Scholars suggest that the notebook was used between 1932 and 1937, meaning that its genesis coincides with Beckett’s disappointment at not being able to get his manuscript published. In one droll entry in the Whoroscope notebook, Beckett writes the heading, “Murphy turned down by:” followed by the names of twelve publishing houses.

Given the sense of failure that came with this, one can understand why Beckett might return to his earlier success as he breaks ground on Murphy and the Joycean pun of WHOROSCOPE does, I argue, compound this view.

The front-end of the pun, ‘whore’, frames Beckett’s writing as an act of prostitution. A sense of writing for money would have been felt acutely by Beckett as he commenced the composition of Murphy. Earlier in 1932, Beckett had resigned from his teaching post at Trinity and by the time he was commencing composition, he found himself unemployed and living in a chambre de bonne atop the Trianon Palace Hôtel in Paris. Thus, the WHOROSCOPE notebook represents Beckett’s first literary act since committing to a life of writing, with its ‘whore’ pun suggesting that Beckett is ‘prostituting’ himself as an artist.

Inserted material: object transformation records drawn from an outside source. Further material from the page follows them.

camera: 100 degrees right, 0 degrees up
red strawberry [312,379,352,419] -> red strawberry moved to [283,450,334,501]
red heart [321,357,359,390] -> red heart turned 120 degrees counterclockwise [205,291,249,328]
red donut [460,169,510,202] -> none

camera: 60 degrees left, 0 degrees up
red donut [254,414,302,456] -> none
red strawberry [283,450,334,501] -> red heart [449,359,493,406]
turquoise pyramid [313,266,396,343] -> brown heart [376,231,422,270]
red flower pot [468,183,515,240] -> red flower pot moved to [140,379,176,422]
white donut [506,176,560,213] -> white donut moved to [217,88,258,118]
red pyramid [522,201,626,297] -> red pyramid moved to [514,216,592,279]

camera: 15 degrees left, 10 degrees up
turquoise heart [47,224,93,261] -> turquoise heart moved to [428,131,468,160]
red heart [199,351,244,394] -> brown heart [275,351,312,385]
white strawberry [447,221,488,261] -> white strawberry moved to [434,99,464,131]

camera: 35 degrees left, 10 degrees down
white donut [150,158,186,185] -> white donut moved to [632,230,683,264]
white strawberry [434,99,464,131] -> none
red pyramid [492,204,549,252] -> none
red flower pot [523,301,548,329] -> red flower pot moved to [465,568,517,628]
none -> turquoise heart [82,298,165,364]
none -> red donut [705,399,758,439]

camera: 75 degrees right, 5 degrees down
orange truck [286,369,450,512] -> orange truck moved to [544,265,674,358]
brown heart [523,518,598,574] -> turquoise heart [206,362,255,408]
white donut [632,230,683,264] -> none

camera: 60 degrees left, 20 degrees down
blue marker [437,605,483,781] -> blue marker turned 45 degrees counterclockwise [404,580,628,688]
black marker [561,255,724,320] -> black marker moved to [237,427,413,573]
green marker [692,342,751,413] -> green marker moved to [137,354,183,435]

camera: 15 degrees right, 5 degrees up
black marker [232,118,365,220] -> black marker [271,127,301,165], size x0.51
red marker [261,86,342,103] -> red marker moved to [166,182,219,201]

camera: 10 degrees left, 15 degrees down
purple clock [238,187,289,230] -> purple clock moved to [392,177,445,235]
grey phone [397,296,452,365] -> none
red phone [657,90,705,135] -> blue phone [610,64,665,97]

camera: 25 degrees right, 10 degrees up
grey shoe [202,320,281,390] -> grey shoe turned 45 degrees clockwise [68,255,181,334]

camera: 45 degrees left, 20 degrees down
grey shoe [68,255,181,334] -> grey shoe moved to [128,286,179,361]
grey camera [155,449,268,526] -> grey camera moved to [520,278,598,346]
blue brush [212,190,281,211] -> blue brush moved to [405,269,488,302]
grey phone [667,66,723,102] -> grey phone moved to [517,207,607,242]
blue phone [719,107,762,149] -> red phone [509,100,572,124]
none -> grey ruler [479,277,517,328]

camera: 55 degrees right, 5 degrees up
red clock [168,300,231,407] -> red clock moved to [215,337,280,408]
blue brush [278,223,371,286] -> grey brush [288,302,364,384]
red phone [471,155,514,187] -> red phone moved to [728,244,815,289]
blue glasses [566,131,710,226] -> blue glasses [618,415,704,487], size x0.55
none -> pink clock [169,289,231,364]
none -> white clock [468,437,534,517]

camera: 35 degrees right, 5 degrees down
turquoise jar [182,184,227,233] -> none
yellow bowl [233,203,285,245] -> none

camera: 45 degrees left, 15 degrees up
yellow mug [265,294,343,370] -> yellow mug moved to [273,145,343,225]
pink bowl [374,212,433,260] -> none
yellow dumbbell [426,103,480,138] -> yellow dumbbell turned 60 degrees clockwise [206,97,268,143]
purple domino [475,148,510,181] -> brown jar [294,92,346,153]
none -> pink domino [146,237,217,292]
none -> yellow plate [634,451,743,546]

The second half of the title plays on ‘horoscope’. In his mammoth biography, James Knowlson notes that while composing Murphy, Beckett came to learn of psychologist Carl Jung’s insistence that his patients have their horoscopes cast. Knowlson notes that Beckett’s own therapist, W.R. Bion, is reported as having taken an interest in horoscopes and that it is plausible that Beckett had his own cast for this purpose.

Horoscopes make their way into Murphy. When the titular character envisions his new employment as a medical orderly as fulfilling the prophecy of his horoscope, he drops everything on a whim, including leaving his partner. The horoscope becomes ‘no longer a guide to be consulted but a force to be obeyed.’

And perhaps the same could be said of Beckett’s poem. After the failure of his first novel, Whoroscope was perhaps the astrology-esque confirmation that Beckett’s calling was indeed towards the written word. An assurance that, as he would later write, one ought to ‘Try again. Fail again. Fail better.’

In repurposing Whoroscope as a moniker for his process of composition, we see the convergence of two points in Becketts’s sense of self. A commitment to making writing the primary purpose of his life, and a sense of almost religious revelation that it was written in the stars.

So, while doodles may be dead and notebooks no longer in vogue, perhaps in years to come the title of an Icarus poem might reappear atop some Word Document and lead us to a new bestseller. Or maybe the digital age has taken that too.